I’m reminded of a hymn I learned in my Catholic elementary school, which featured the refrain (from Matthew 25:40): “Whatsoever you do to the least of my brothers [and sisters], that you do unto me.” Climate change, with all the destabilization and dislocation it sets off, is the globalizing event of human history. We are here now, with no going back. Whatsoever we do for those who are already facing the worst of it, that we do unto all of us. (And, needless to say, to him who presumably uttered those words.)
The good news (capitalized, if you wish… the Good News) is: We can do that right here, right now. Just look around.
Update (Sept. 11):
Franzen’s article has gotten so much bad press in the three days (!) since it was published that I can’t go without commenting on it. One of the better summaries (!) of that critical response is this one (though it’s not the only one). I agree with most of what’s been said, if not necessarily with the vehemence with which it’s been said. The one point I strongly disagree with is this one:
This critique is really two critiques. One is about credentials: Franzen is a novelist, not a scientist, so why should we be paying special attention to his analysis of the climate crisis?
Why not? Are novelists supposed to be incapable of intelligent thought on a topic that concerns us all? Does the climate crisis not warrant treatment by perceptive and respected observers of the world, which our best novelists (and poets, and artists, and philosophers) are supposed to be? This argument seems to me a kind of tunnel-vision, as if one’s professional credentials are what matter rather than the quality of one’s thinking. Its end result is the hyper-disciplinary “siloism” we find in universities, and the anti-intellectualism, or at least anti-humanism (hatred of the humanities, humanitophobia), that is a little too widespread in the United States (less so in some other places).
OK, got that out.

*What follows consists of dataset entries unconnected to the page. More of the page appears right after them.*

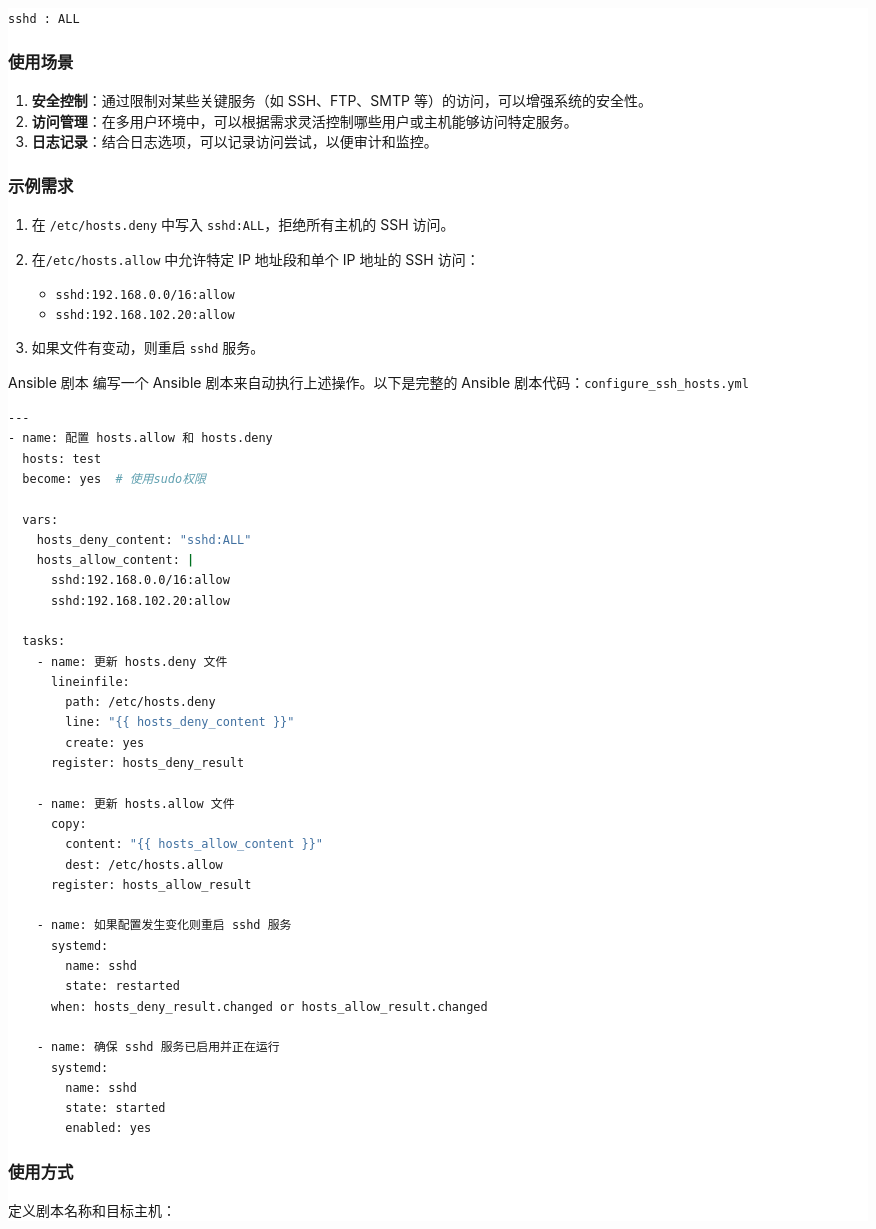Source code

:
 ```
sshd : ALL
```

### 使用场景

1. **安全控制**：通过限制对某些关键服务（如 SSH、FTP、SMTP 等）的访问，可以增强系统的安全性。
2. **访问管理**：在多用户环境中，可以根据需求灵活控制哪些用户或主机能够访问特定服务。
3. **日志记录**：结合日志选项，可以记录访问尝试，以便审计和监控。

### 示例需求
1. 在 `/etc/hosts.deny` 中写入 `sshd:ALL`，拒绝所有主机的 SSH 访问。

2. 在`/etc/hosts.allow`
   中允许特定 IP 地址段和单个 IP 地址的 SSH 访问：

   - `sshd:192.168.0.0/16:allow`
   - `sshd:192.168.102.20:allow`

3. 如果文件有变动，则重启 `sshd` 服务。

Ansible 剧本
编写一个 Ansible 剧本来自动执行上述操作。以下是完整的 Ansible 剧本代码：`configure_ssh_hosts.yml`

```bash
---
- name: 配置 hosts.allow 和 hosts.deny
  hosts: test
  become: yes  # 使用sudo权限

  vars:
    hosts_deny_content: "sshd:ALL"
    hosts_allow_content: |
      sshd:192.168.0.0/16:allow
      sshd:192.168.102.20:allow

  tasks:
    - name: 更新 hosts.deny 文件
      lineinfile:
        path: /etc/hosts.deny
        line: "{{ hosts_deny_content }}"
        create: yes
      register: hosts_deny_result

    - name: 更新 hosts.allow 文件
      copy:
        content: "{{ hosts_allow_content }}"
        dest: /etc/hosts.allow
      register: hosts_allow_result

    - name: 如果配置发生变化则重启 sshd 服务
      systemd:
        name: sshd
        state: restarted
      when: hosts_deny_result.changed or hosts_allow_result.changed

    - name: 确保 sshd 服务已启用并正在运行
      systemd:
        name: sshd
        state: started
        enabled: yes

```
### 使用方式
定义剧本名称和目标主机：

We do need to hear from scientists on this topic, obviously. (And we often do, though it doesn’t hurt to have good science journalists, like the New Yorker‘s own Elizabeth Kolbert, acting as the go-betweens.) But not only.
Otherwise, yes, the critics are pointing to some real deficiencies in the article, and some that aren’t in the article but that are just symptomatic of the genre (the New Yorker – New York Review of Books – et al. crowd). Fair enough. So write something better.